The final panel at Digital Methods in Vienna is on Web monitoring, and starts with a paper by Jakob Jünger on Facepager, a tool for gathering data from Facebook. Such data could be scraped directly from the Web pages, or retrieved through the API; Facepager takes the second route, which has specific implications for the kind of data which are available for it.
For example, popular Facebook pages show a general estimate of how many likes they've received (e.g. "700k"), while the API returns an exact number; this needs to be considered in any analysis which examines the actual user experience, of course.
Facepager takes a bunch of Facebook page names, and then enables the user to gather all posts or likes as well as a number of other types of data; these can be exported as data files for further processing and analysis. And despite the name, Facepager appears to capture Twitter data as well, and has a generic API interface which can connect with a variety of other services, too. The tools is available under an open source licence.
As with any automated, API-based data gathering tool, there are some methodological issues here, of course. APIs are often far from transparent, data are thus not necessarily complete, and the indicators for activity on social media platforms which emerge from the data are therefore not necessarily always entirely valid.

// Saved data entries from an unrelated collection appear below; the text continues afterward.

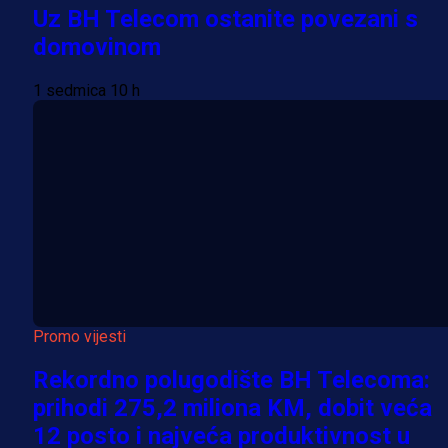
Uz BH Telecom ostanite povezani s
domovinom
1 sedmica 10 h
Promo vijesti
Rekordno polugodište BH Telecoma:
prihodi 275,2 miliona KM, dobit veća
12 posto i najveća produktivnost u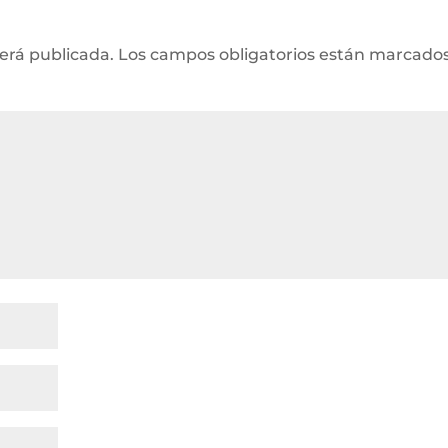
será publicada.
Los campos obligatorios están marcado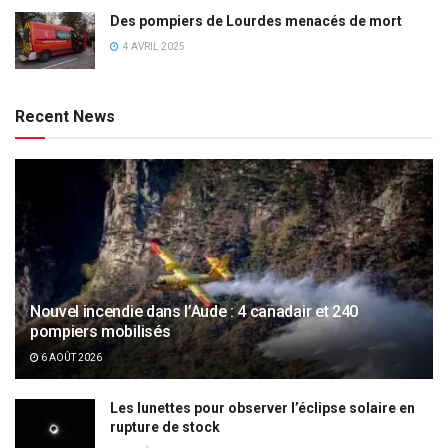
Des pompiers de Lourdes menacés de mort
4 AVRIL 2025
Recent News
Nouvel incendie dans l’Aude : 4 canadair et 240
pompiers mobilisés
6 AOÛT 2026
Les lunettes pour observer l’éclipse solaire en
rupture de stock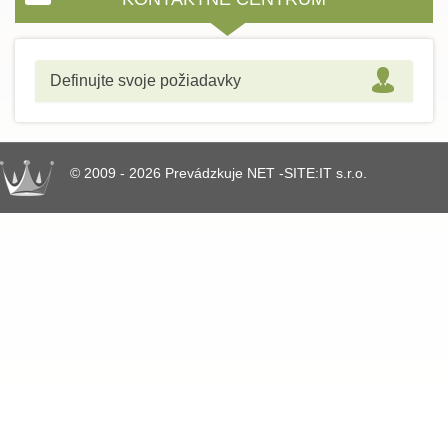
Definujte svoje požiadavky
© 2009 - 2026 Prevádzkuje NET -SITE:IT s.r.o.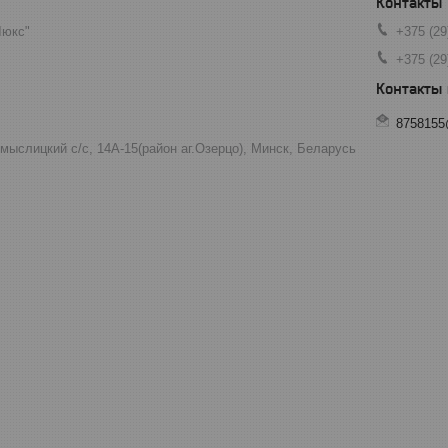
Люкс"
+375 (29
+375 (29
8758155
мыслицкий с/с, 14А-15(район аг.Озерцо), Минск, Беларусь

On Facebook, some comments may not be delivered, for example, but the reasons for this are far from clear; it may have something to do with the Facebook network of the researcher doing the data gathering, which would be a significant limitation, of course. Similarly, user activity metrics may be affected by automated posting, but such automated posts could be difficult to distinguish from genuine activity. And API functionality might chance and isn't always well-documented; the metrics they return might change overnight, for example, invalidating the research results.
There are also concerns over research ethics and user privacy, of course. The availability and apparent straightforwardness of data is problematic in its attractiveness for researchers.